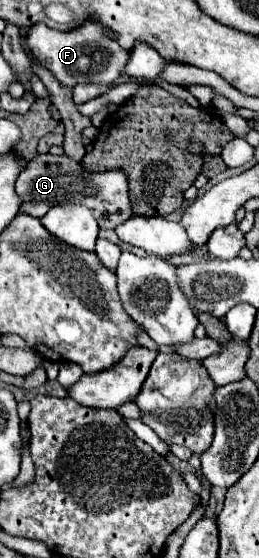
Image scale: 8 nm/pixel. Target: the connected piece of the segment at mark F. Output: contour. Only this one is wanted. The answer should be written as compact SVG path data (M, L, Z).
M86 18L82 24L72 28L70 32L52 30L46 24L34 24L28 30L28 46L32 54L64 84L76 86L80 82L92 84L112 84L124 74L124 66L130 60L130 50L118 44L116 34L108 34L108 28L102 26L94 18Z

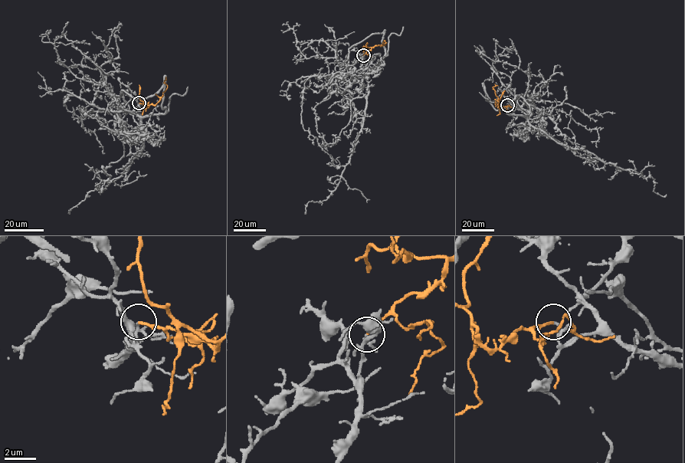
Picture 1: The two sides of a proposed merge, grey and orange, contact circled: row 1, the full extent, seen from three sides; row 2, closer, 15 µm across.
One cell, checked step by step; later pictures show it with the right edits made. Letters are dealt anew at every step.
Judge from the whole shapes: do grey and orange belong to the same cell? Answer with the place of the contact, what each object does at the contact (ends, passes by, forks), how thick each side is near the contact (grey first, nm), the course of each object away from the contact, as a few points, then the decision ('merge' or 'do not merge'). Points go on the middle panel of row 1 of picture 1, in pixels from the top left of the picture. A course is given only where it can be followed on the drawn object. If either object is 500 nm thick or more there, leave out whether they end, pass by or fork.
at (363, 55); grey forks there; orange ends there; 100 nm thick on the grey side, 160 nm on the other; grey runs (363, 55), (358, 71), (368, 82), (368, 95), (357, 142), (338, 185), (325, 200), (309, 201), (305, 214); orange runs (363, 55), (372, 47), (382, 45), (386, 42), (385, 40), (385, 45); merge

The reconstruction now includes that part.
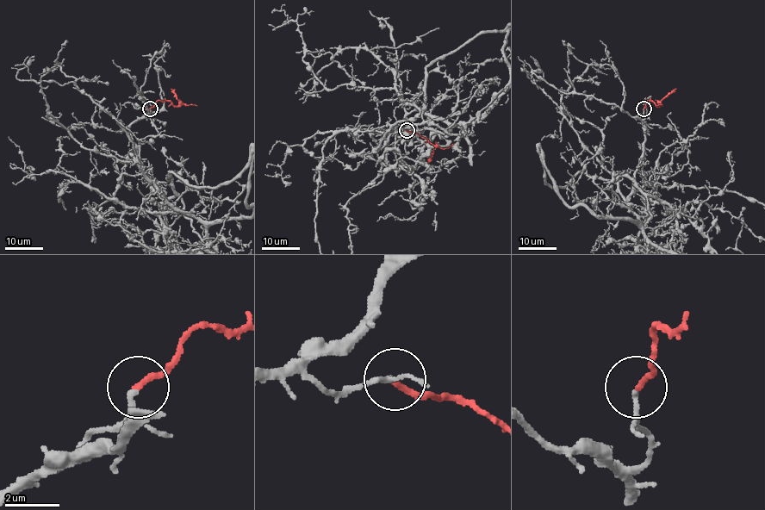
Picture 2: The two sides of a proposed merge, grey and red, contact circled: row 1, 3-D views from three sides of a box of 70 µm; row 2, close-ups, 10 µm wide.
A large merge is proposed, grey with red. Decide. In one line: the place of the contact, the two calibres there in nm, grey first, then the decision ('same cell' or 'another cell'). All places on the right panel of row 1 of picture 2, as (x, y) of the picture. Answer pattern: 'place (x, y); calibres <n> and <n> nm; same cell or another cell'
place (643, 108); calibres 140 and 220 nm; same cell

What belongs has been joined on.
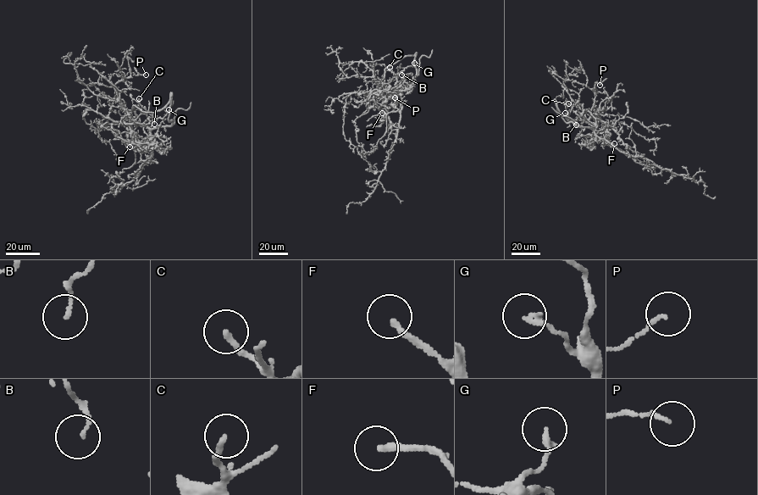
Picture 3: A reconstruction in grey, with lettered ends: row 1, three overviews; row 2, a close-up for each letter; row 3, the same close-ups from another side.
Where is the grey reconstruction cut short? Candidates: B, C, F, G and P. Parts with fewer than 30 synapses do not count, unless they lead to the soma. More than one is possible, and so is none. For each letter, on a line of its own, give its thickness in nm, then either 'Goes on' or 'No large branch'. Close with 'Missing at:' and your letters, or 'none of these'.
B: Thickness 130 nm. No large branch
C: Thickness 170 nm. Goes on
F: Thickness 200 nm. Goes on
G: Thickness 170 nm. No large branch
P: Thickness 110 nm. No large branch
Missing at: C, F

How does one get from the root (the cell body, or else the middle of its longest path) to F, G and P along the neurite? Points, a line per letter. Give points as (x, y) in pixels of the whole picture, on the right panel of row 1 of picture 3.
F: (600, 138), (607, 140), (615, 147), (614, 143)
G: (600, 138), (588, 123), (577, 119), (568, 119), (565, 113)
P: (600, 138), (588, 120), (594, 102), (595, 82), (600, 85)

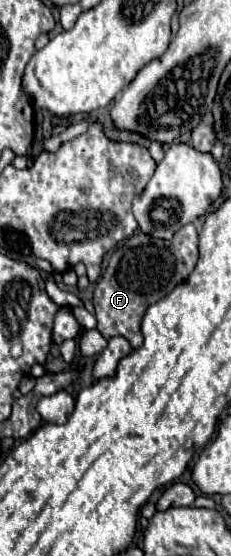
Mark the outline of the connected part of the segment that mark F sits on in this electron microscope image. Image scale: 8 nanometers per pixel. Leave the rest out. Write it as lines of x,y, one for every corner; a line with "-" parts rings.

_ _ _ _ _

Only a number belongs in the answer: state how many lines of the entries above hold "three".

## Task result
3